Die Verhandlung begann pünktlich um 9.30 Uhr. Djokovic-Anwalt Nicholas Wood ging gleich in die Offensive: «Der Minister klammert sich an Strohhalme, aber er hat überhaupt keine Grundlage für seine Argumentation.» Zudem versuchte er, die Ansicht zu zerstreuen, dass der Serbe ein Impfgegner sei. Djokovic habe sich, so Wood, nie explizit so geäussert. Und es gebe keine Anhaltspunkte, dass seine Anwesenheit zu sozialer Unrast und einer Anti-Impf-Stimmung führen würden. Schliesslich sei der Weltranglistenerste ja permanent an Turnieren unterwegs und seien solcherlei Nebeneffekte nicht dokumentiert.
«Ein fürchterlicher Fehler!»
Danach war Regierungsanwalt Stephen Lloyd dran. Er pochte darauf, dass die abschlägige Haltung von Djokovic gegenüber Covid-Impfungen hinlänglich bekannt sei und dieser ausreichend Zeit gehabt habe, sich impfen zu lassen. Zudem kam er auf die verpasste Isolation des Serben Mitte Dezember nach dessen positivem PCR-Test zu sprechen: «Ein fürchterlicher, fürchterlicher Fehler!»
Lloyd sprach sanftmütig, bezeichnete den Gegenanwalt immer wieder als «meinen Freund». Er sprach aber auch aus der Position der Stärke. Denn da die Befugnisse des Migrationsministers weitreichend sind, war die Regierung in diesem Prozess am längeren Hebel. Es ging für sie nur darum zu zeigen, dass Hawke rechtmässig gehandelt hatte. Dies betonte Lloyd in seinem abschliessenden Statement auch nochmals. Es müsse nicht einmal nachgewiesen werden, dass Djokovic ein Impfgegner sei, sagte er. Es genüge schon, dass er als ein solcher wahrgenommen werde.
Über 85’000 Zuschauer schalteten sich auf YouTube für die Verhandlung zeitweise gemeinsam zu und erlebten, wie beide Anwälte im Rahmen ihrer juristischen Möglichkeiten eine solide Leistung ablieferten. Die Verhandlung dauerte über fünf Stunden, inklusive einer einstündigen Mittagspause. Danach begann für Djokovic das grosse Warten, bis sich auch seine letzte Hoffnung zerschlug.

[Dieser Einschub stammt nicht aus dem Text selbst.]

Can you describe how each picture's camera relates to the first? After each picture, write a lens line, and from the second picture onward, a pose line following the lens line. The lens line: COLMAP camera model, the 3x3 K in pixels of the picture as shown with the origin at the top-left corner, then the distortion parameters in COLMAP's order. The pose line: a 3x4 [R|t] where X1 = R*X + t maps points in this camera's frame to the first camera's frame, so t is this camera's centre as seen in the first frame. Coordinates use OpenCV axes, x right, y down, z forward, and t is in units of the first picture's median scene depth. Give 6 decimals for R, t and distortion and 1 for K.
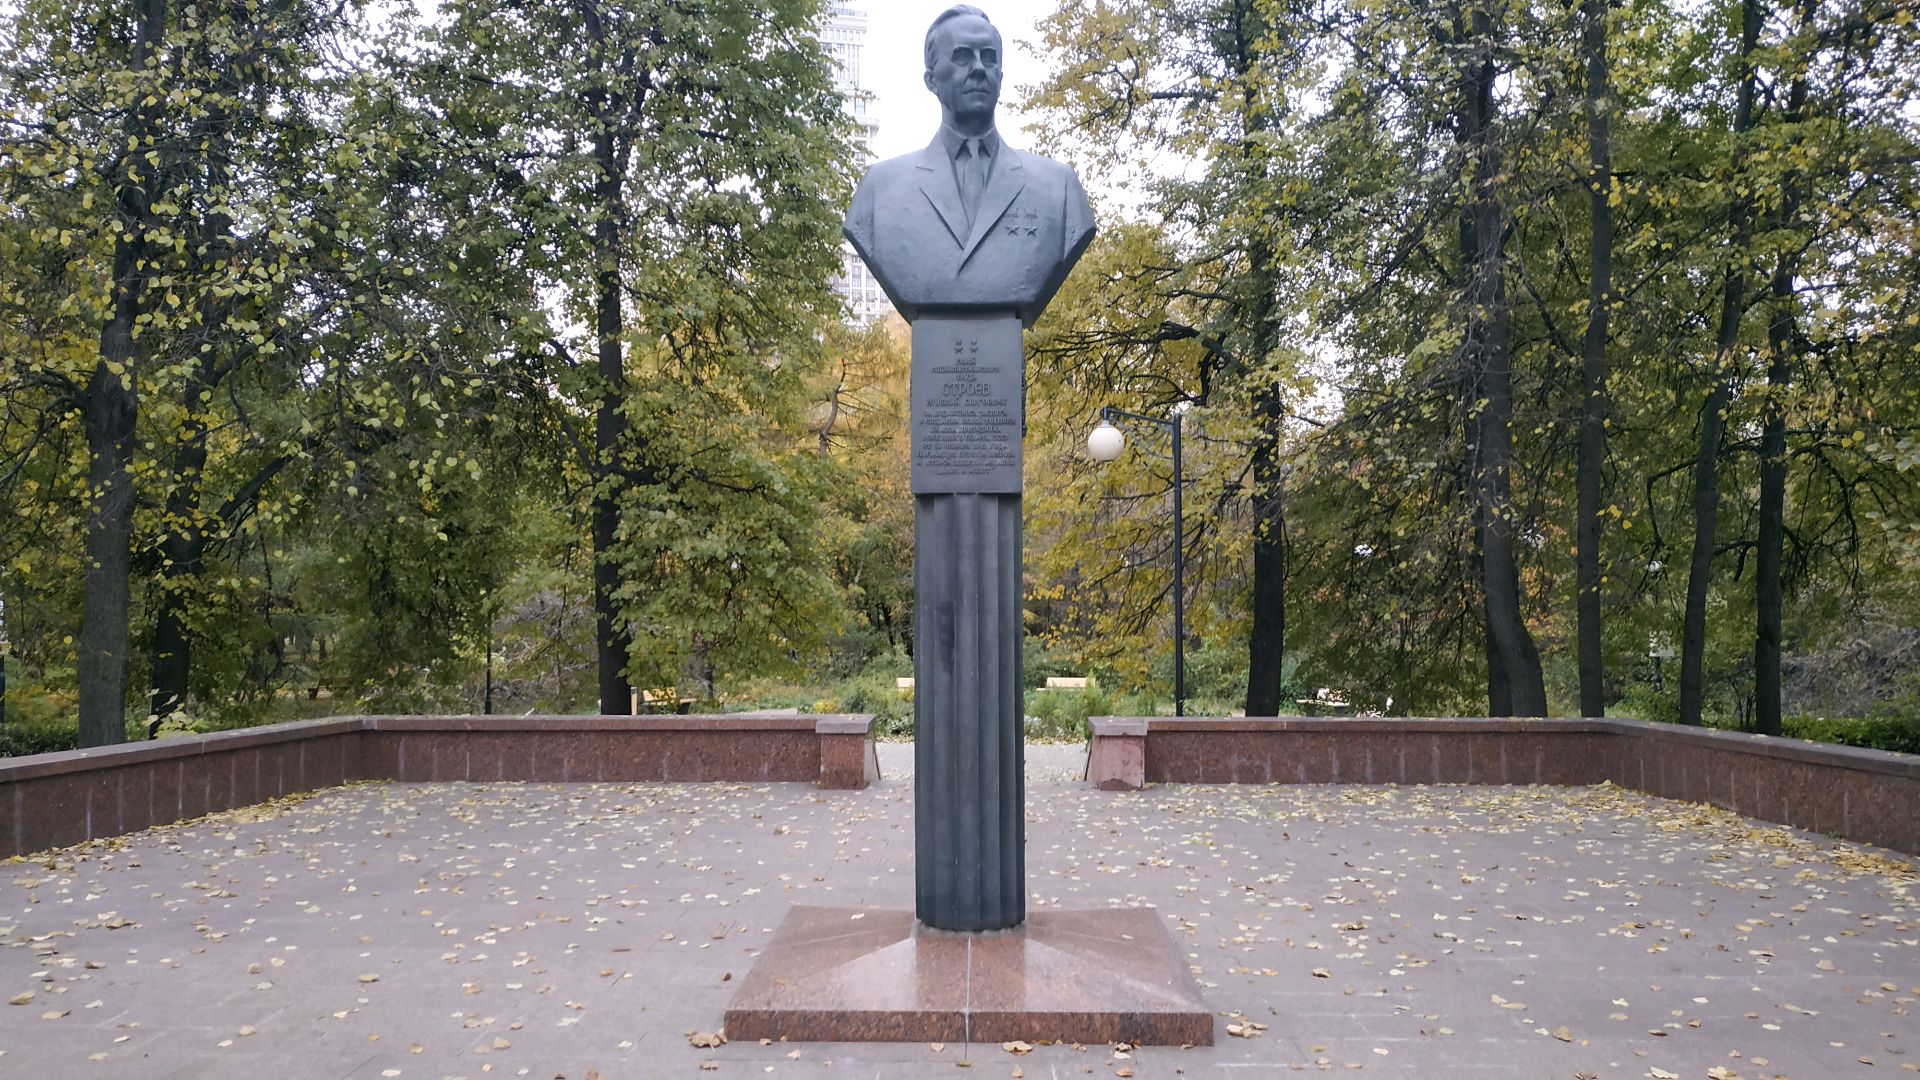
lens RADIAL K [[1364.4, 0, 960.0], [0, 1364.4, 540.0], [0, 0, 1]] dist [0.059693, -0.101779]
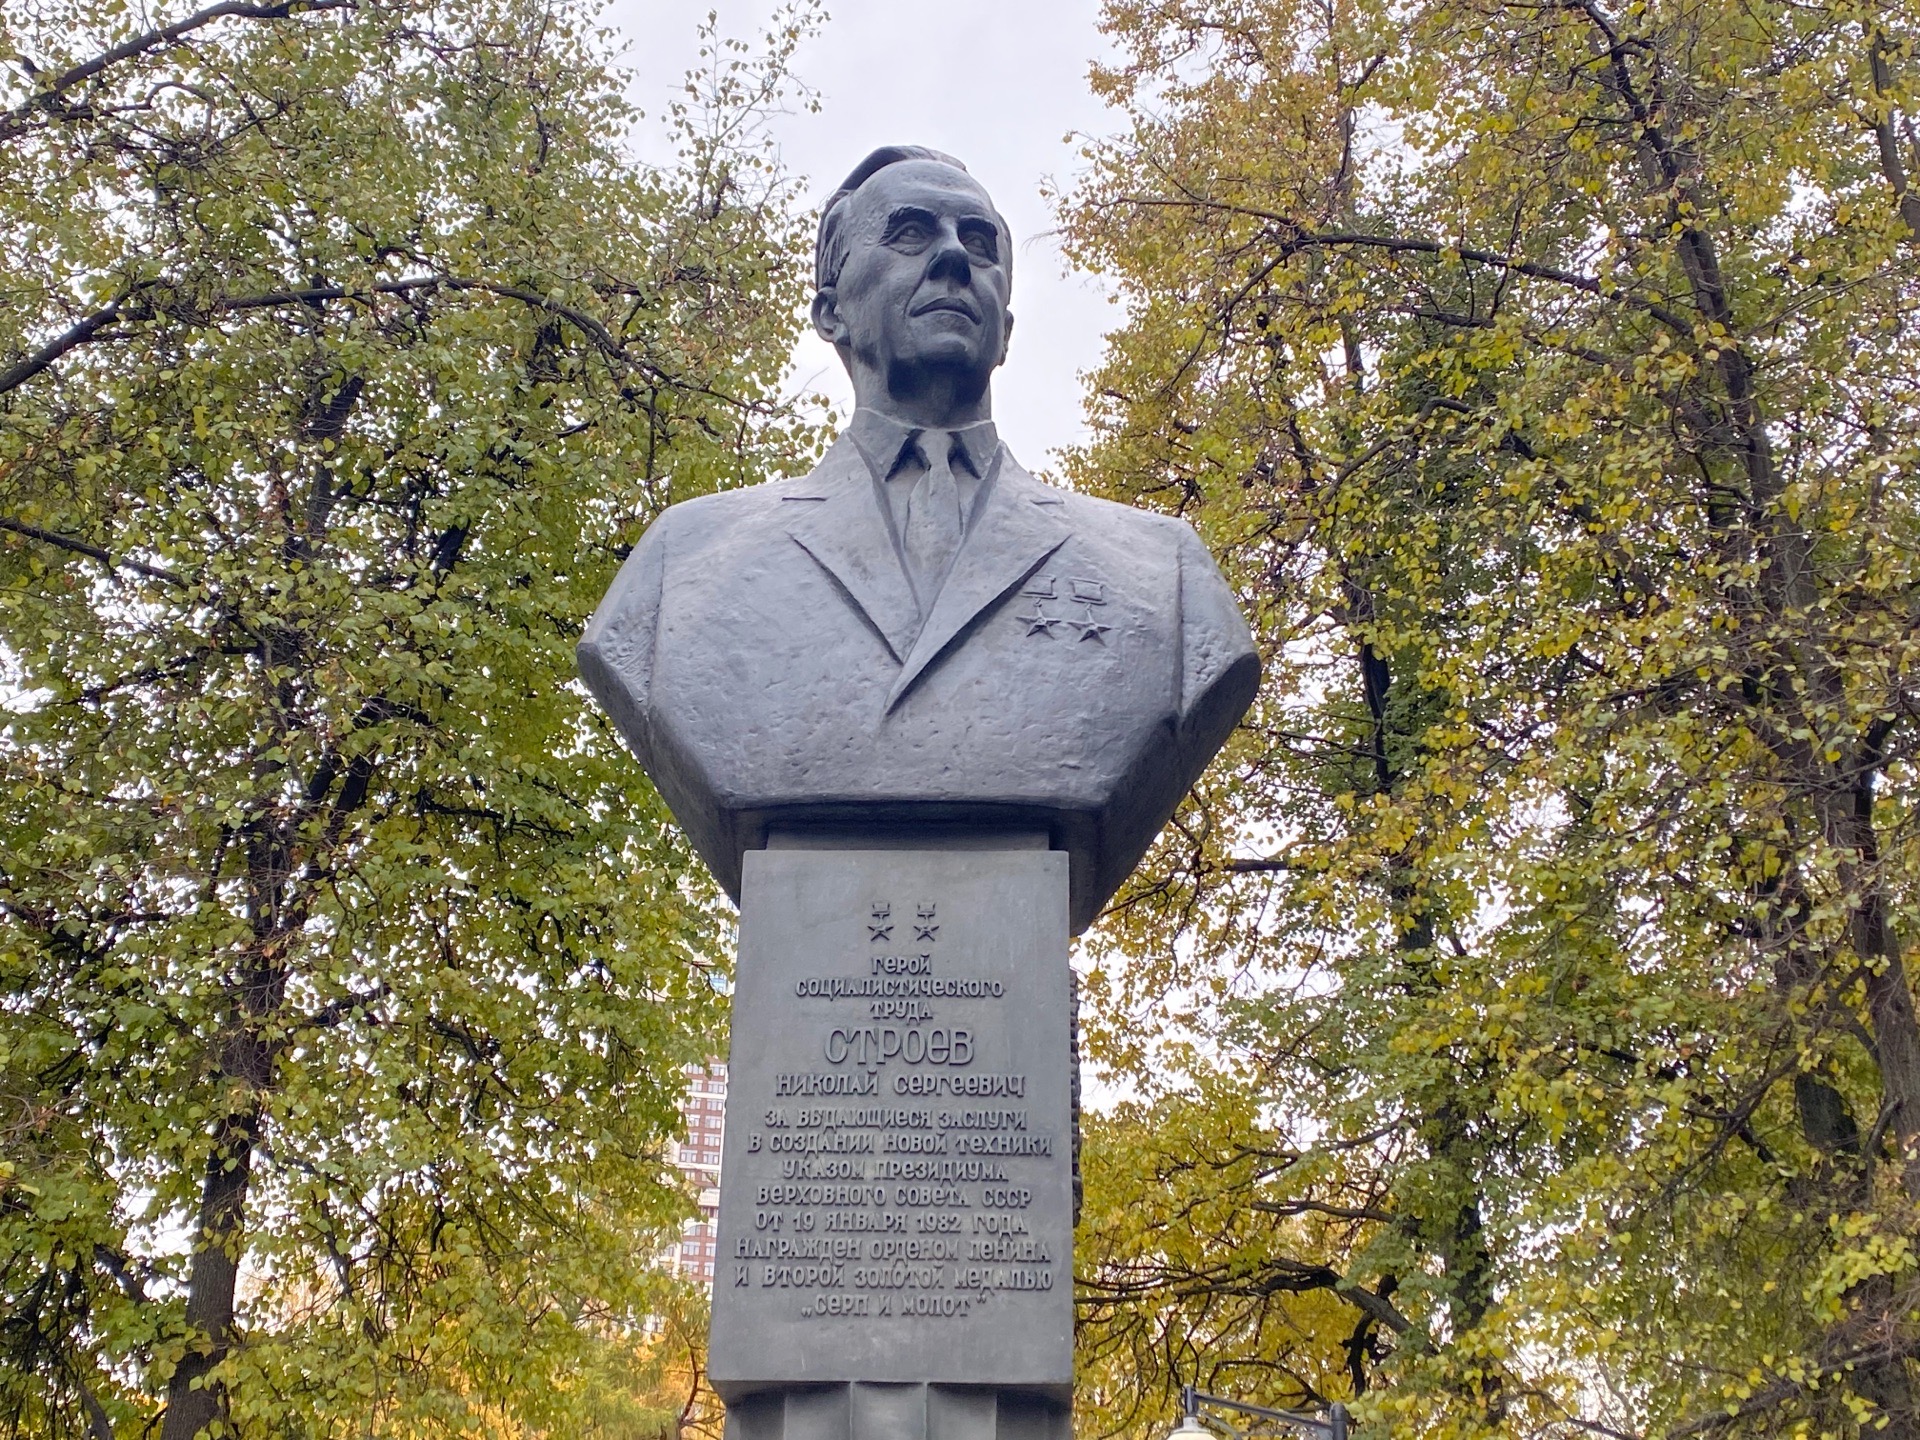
lens RADIAL K [[2189.5, 0, 951.8], [0, 2189.5, 724.9], [0, 0, 1]] dist [0.153581, -0.368168]
pose [[0.999489, 0.028167, 0.015113, 0.002295], [-0.019523, 0.912279, -0.409103, 0.009667], [-0.025310, 0.408599, 0.912363, 0.149107]]
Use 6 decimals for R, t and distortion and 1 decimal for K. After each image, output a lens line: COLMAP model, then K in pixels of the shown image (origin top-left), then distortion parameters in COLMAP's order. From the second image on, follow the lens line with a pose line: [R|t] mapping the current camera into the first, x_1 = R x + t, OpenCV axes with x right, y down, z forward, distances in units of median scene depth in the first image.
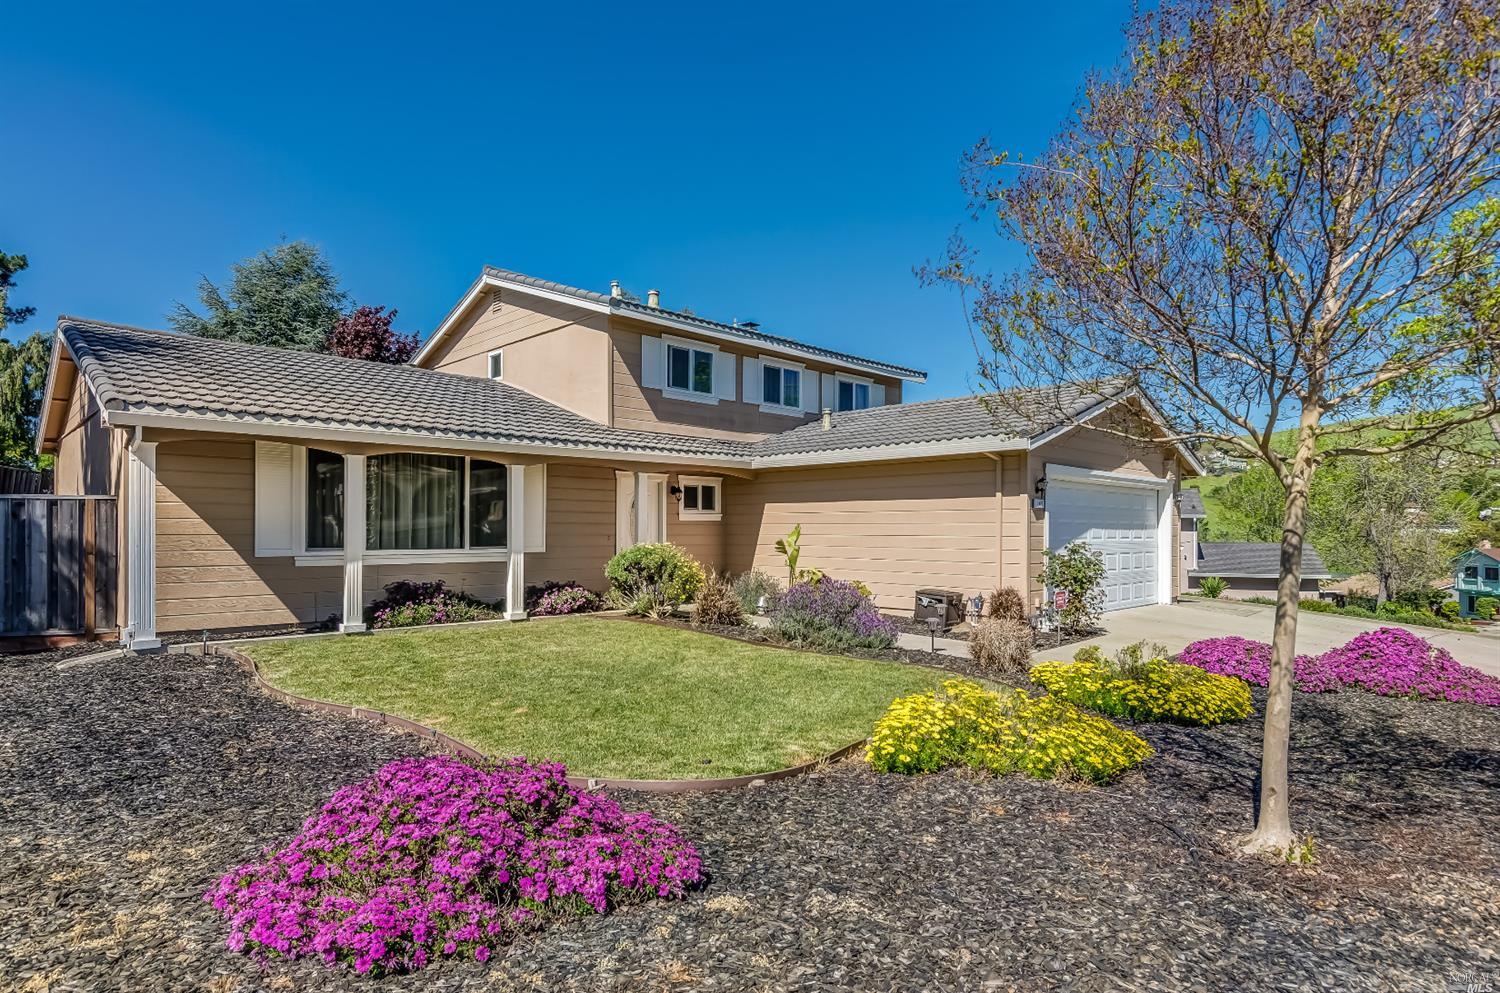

Der Migrationsminister zeigte sich erfreut, dass seine Entscheidung bestätigt wurde. Er sagte: «Australiens strenge Grenzschutzpolitik hat uns während der Pandemie in Sicherheit gehalten und zu einer der niedrigsten Todesraten, der stärksten wirtschaftlichen Erholung und den höchsten Impfraten der Welt geführt. Eine starke Grenzschutzpolitik ist auch von grundlegender Bedeutung für den Schutz des sozialen Zusammenhalts in Australien, der trotz der Pandemie weiter gestärkt wird.»
Hawke betonte, die Australier hätten «grosse Opfer» für die öffentliche Gesundheit gebracht, und die Regierung werde diese Errungenschaften schützen. «Bis heute wurden in Australien rund 43 Millionen Impfdosen verabreicht, und mehr als 91,6 Prozent der Australier ab 16 Jahren sind vollständig geimpft.»
258 Stunden des Bangens
Damit fand diese Saga nach 258 Stunden ihr Ende. Djokovic war am Mittwoch spät vorletzter Woche in Melbourne eingetroffen, von den Behörden am Flughafen aber nicht einreisen gelassen, weil ihnen seine Dokumente nicht genügten. Am Donnerstag früh wurde er nach mehreren Befragungen in Gewahrsam genommen und musste die folgenden vier Nächte im Ausschaffungshotel in Melbourne verbringen. Am Montag erstattete ihm Richter Anthony Kelly nach stundenlangen Anhörungen das Visum wegen Verfahrensfehler der Grenzkontrolle wieder.
In Belgrad veranstaltete seine Familie darauf eine triumphale Pressekonferenz mit viel Pathos, Djokovic trainierte am Montagabend bereits in der Rod Laver Arena. Doch über ihm hingen immer noch dunkle Wolken, weil Migrationsminister Hawke die Befugnis hatte, ihm das Visum wieder zu entziehen. Was am Freitag kurz vor 18 Uhr dann auch geschah. Djokovic wurde wieder in Gewahrsam genommen, nach einer fünften Nacht im Park Hotel auf Sonntag wurde er um 8.30 Uhr zum Büro seiner Anwälte im Rialto Tower gefahren.
Doch da fand er sein Glück auch nicht mehr.